= Cy Thomson =

Ransom J. "Cy" Thomson (1886 - 1955) is best known as the man who, between the years of 1911 and 1921, embezzled over $1,000,000 from Hormel Foods in Austin, Minnesota.

In his autobiography he wrote of his status in the community prior to the uncovering of the embezzlement.

"Once my story was written up in magazines as a story of success. It told of a farm boy who came to the city, and by industry and honesty had carved his way to a position of trust and integrity. It told of the leader in the community, the teacher in the Sunday school, of the man who was consulted in every business enterprise. It told of the man who was welcome guest of industrial executives of the state. Governors and high officials were glad to sit at my table."

Thomson was first employed at the Hormel Packing Plant as a scaler in the fresh meat department at $12 per week. In the spring of 1907 he asked Mr. George Hormel for a more responsible job. Hormel suggested that he get training in bookkeeping and accounting. He took a course at Mankato and was reemployed with Hormel. Two years later he was promoted to the position of cashier.

==First theft==

Early in 1911 Cy committed his first theft from the company. A Mrs. Mary Hollinghead from South Dakota mailed in $800 in currency for the purchase of shares of stock. The stock was issued immediately, but the money was placed in transit. It was still in transit 10 years later when the crash came.

==Investing==

Thomson began to invest in various ventures such as his poultry farm in Le Roy. "Affairs were moving rapidly for me during this period and I purchased the entire D.W. Young poultry stock and equipment from New York state, including a $10,000 rooster, winner of a long string of prizes at the Madison Square Garden." Cy then branched into the dairy business with a 160 acre farm between Lansing and Blooming Prairie.

==Demise==

Jay Hormel first realised that Cy Thompson was stealing from the company. On Saturday, July 9, 1921, Cy Thomson's embezzlement was uncovered. He recalls the event in his autobiography.

 "I knew before I started from my desk. The call came from Hormel's office following a mail controversy with a Boston bank. I knew instinctively before I saw Mr. Hormel's grave face and the accusing eyes of his directors. The exposure which I had been fighting for ten years was at hand."
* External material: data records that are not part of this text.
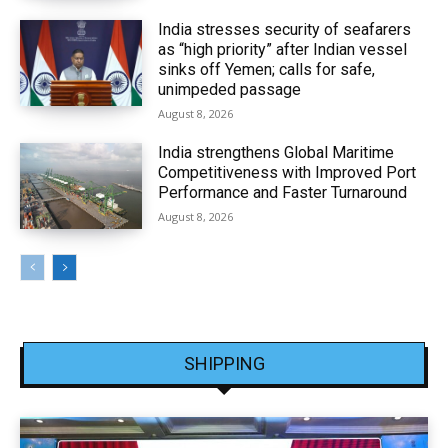
India stresses security of seafarers
as “high priority” after Indian vessel
sinks off Yemen; calls for safe,
unimpeded passage
August 8, 2026
India strengthens Global Maritime
Competitiveness with Improved Port
Performance and Faster Turnaround
August 8, 2026
SHIPPING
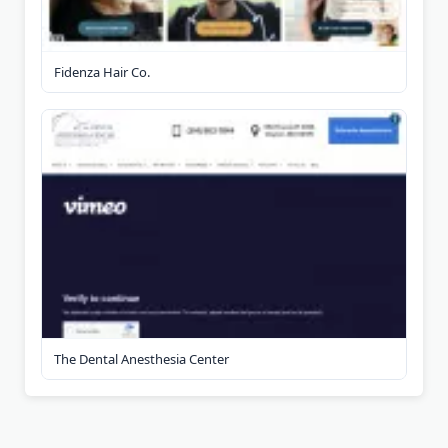
Fidenza Hair Co.
The Dental Anesthesia Center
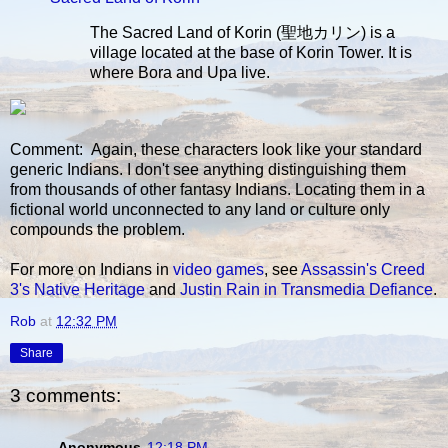
The Sacred Land of Korin (聖地カリン) is a
village located at the base of Korin Tower. It is
where Bora and Upa live.
Comment: Again, these characters look like your standard
generic Indians. I don't see anything distinguishing them
from thousands of other fantasy Indians. Locating them in a
fictional world unconnected to any land or culture only
compounds the problem.
For more on Indians in
video games
, see
Assassin's Creed
3's Native Heritage
and
Justin Rain in Transmedia Defiance
.
Rob
at
12:32 PM
Share
3 comments:
Anonymous
12:18 PM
"My first remark when I entered the room was, 'Gentlemen it's all over, the jig is up.' An hour later I went to the company's general journal with one of the Hormel officials and made the last entry I was ever to make on the Hormel books. It was an entry charging R.J. Thomson with $1,187,000 and crediting the various banks where the shortages existed."

Thomson was jailed on Monday, July 18.

==Legacy==

Cy Thomson was one of the most public spirited citizens in Austin during the years immediately preceding 1921. He provided cigars to the young men leaving for wartime service. If a local civic event needed something extra to make it a success it was Cy Thomson who would find and provide it. His money for benevolences seemed inexhaustible.
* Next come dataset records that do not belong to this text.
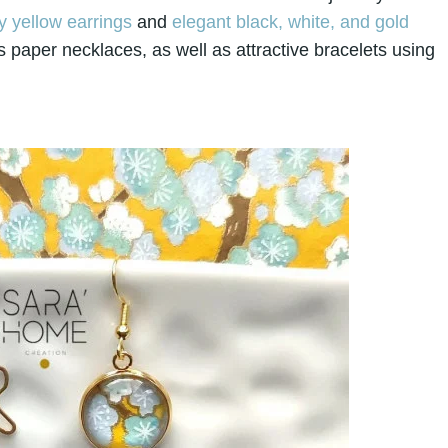
 yellow earrings
and
elegant black, white, and gold
 paper necklaces, as well as attractive bracelets using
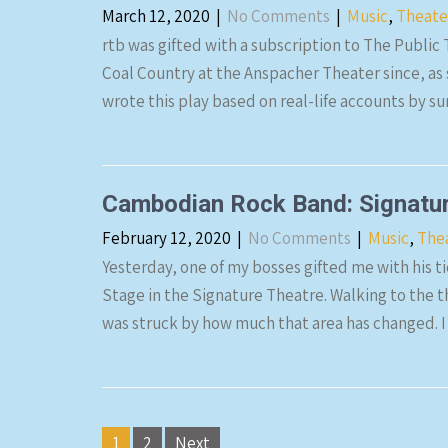
March 12, 2020
|
No Comments
|
Music
,
Theate
rtb was gifted with a subscription to The Public
Coal Country at the Anspacher Theater since, as s
wrote this play based on real-life accounts by su
Cambodian Rock Band: Signatur
February 12, 2020
|
No Comments
|
Music
,
The
Yesterday, one of my bosses gifted me with his 
Stage in the Signature Theatre. Walking to the th
was struck by how much that area has changed. I
Posts
1
2
Next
After the scandal, the Austin Daily Herald wrote

"Cy Thomson has been the mystery man of Austin. Everyone has asked where Cy got his money. There is great regret and sorrow at his downfall, for he had endeared himself to the whole community by his public spirit and generosity."
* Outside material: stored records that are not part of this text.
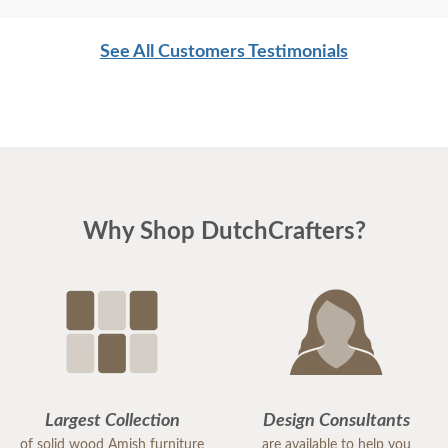
See All Customers Testimonials
Why Shop DutchCrafters?
Largest Collection
Design Consultants
of solid wood Amish furniture
are available to help you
A few days later the mood had changed. The Herald said,

"Cy Thomson knew that a crash of the Hormel Company would be disastrous to Austin. No greater crime in the commercial world was ever committed than that of the man whom we have honored and applauded."

==Later life==

Cy Thomson's wife died during his 91/2 years of imprisonment. The governor refused to give him a leave to attend the funeral. When he was released he worked on a farm in the Minneapolis area.